Il kit del Cai per far
ripartire 70 rifugi

Il presidente Torti: «Un saturimetro, un termometro a distanza e uno strumento per la sanificazione»

I rifugi al tempo del coronavirus? Sì, ma con le dovute cautele. Gli amanti della montagna si preparano a riappropriarsi delle adorate vette e pensano a quando, già tra meno di una settimana, potranno iniziare a riprendersi le montagne. Inizialmente, da quanto pare di capire del nuovo Dpcm, saranno consentite passeggiate ed escursioni; ma gli appassionati sperano quanto prima di poter tornare a vivere anche i rifugi, e il Cai si sta attrezzando.

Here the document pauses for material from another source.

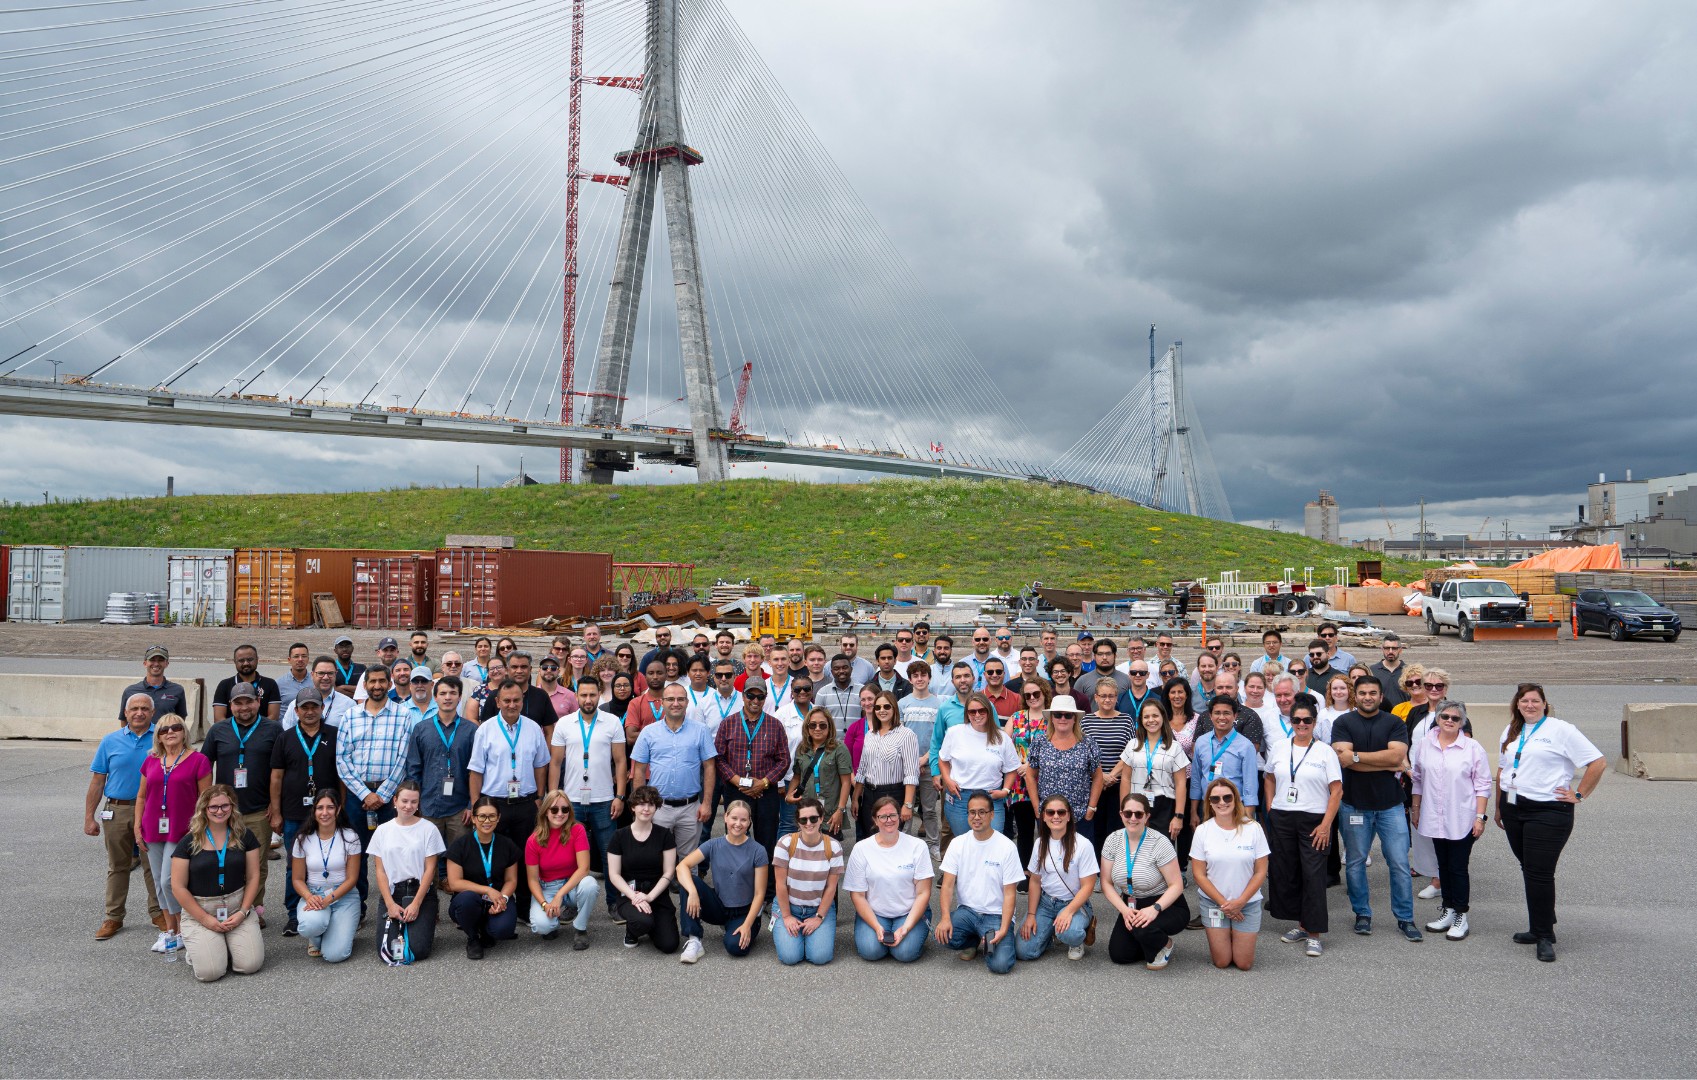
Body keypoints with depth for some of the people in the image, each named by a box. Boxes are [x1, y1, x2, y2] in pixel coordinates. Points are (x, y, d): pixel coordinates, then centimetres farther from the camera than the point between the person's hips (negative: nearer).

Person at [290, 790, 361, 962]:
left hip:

In tv con l’alpinista Barmasse

Il presidente generale Vincenzo Torti, infatti, ha parlato di come ci si stia già organizzando per permettere la riapertura dei rifugi nel corso della chiacchierata in diretta sul canale Instagram dell’alpinista valdostano Hervé Barmasse, che domenica pomeriggio ha promosso un incontro dal titolo “Il futuro degli sport outdoor di montagne e dell’alpinismo ai tempi del coronavirus” a cui hanno assistito circa 1300 persone.

«Con le nostre Commissioni rifugi, medica e tutela ambiente montano vogliamo realizzare in tempi brevissimi un kit da mettere a disposizione dei nostri 327 rifugi e, perché no, anche di quelli che non sono del Cai – ha spiegato Torti -. Questo kit conterrà un saturimetro, un termometro a distanza e, soprattutto, uno strumento di sanificazione. Il progetto è a uno studio avanzatissimo, che dovrà avere validazioni e certificazioni nel più breve tempo possibile. Vogliamo metterlo a disposizione gratuitamente, nonostante i costi non siano indifferenti, perché i rifugisti, che sono imprenditori ma anche operatori culturali della montagna, possano ricominciare a lavorare».

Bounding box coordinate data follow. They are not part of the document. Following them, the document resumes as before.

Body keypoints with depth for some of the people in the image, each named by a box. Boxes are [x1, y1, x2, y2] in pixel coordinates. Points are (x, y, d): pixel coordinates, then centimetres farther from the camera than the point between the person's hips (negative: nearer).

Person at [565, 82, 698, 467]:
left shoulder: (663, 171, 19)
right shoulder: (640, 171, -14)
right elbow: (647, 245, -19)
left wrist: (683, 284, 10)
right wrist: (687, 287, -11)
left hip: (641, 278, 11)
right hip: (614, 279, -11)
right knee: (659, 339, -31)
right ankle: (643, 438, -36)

Sono oltre 70 i rifugi in provincia di Sondrio, si trovano ad una quota compresa tra gli 800 e i 3.500 metri. Incastonati tra boschi, pascoli e cime, attendono di poter riaprire I battenti, ma in assoluta sicurezza.

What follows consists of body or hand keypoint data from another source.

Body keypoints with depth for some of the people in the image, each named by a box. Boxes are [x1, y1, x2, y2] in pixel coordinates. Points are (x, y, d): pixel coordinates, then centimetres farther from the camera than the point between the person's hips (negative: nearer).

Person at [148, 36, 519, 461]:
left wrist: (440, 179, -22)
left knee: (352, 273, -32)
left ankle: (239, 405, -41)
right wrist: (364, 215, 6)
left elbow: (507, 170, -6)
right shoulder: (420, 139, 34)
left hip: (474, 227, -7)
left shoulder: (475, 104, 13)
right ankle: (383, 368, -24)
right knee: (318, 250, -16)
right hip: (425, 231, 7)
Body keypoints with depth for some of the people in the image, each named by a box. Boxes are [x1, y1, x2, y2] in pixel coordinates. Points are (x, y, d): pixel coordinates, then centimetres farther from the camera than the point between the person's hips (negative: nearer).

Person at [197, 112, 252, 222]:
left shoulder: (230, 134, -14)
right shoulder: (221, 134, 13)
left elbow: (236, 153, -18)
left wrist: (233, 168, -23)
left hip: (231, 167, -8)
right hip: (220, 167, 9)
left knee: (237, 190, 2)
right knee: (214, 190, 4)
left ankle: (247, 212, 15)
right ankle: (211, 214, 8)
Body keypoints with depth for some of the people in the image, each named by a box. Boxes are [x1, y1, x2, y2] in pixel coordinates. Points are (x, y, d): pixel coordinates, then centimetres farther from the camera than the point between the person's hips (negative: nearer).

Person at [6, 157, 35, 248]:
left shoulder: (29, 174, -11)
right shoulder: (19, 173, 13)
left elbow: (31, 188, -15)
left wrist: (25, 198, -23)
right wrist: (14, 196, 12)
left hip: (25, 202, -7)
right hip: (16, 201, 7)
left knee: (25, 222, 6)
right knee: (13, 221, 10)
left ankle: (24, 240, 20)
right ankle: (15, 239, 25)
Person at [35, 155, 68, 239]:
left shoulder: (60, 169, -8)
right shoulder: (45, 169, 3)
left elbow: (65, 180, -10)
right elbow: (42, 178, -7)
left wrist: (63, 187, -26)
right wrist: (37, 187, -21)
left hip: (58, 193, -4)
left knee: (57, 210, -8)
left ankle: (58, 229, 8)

Tra le proposte del presidente del Cai, anche la possibilità di prevedere il pernottamento in tenda al di fuori delle strutture se necessario.

«Non si tratta di campeggio libero, tra l’altro vietato nella stragrande maggioranza delle regioni - ha precisato Vincenzo Torti -. Quando ho proposto questa possibilità parlavo di una cosa diversa: i rifugi che non hanno la possibilità di ospitare, per motivi di capienza limitata o per altri tipi di scelte, potrebbero consentire il pernotto in tenda nei pressi della struttura come una sorta di appoggio».

Servizio ristorante

Il servizio di ristorazione e quelli igienici sarebbero comunque garantiti dal rifugio« che in questo modo potrà avere di un’entrata economica».

«La tenda - aggiunge - è un’idea alternativa al dormire nei cameroni nel caso in cui la capienza non fosse sufficiente, viso che ovviamente dovrà essere limitata per evitare il contagio, oppure nel caso in cui l’ospite non sia dell’idea di dormire con altre persone. Una possibilità, però, solo nel caso in cui la persona abbia già portato con sè una tenda. Tutte idee per favorire la riapertura dei rifugi, che il Cai vuole favorire in tutti i modi, come dimostra il fondo appositamente creato a favore delle Sezioni proprietarie».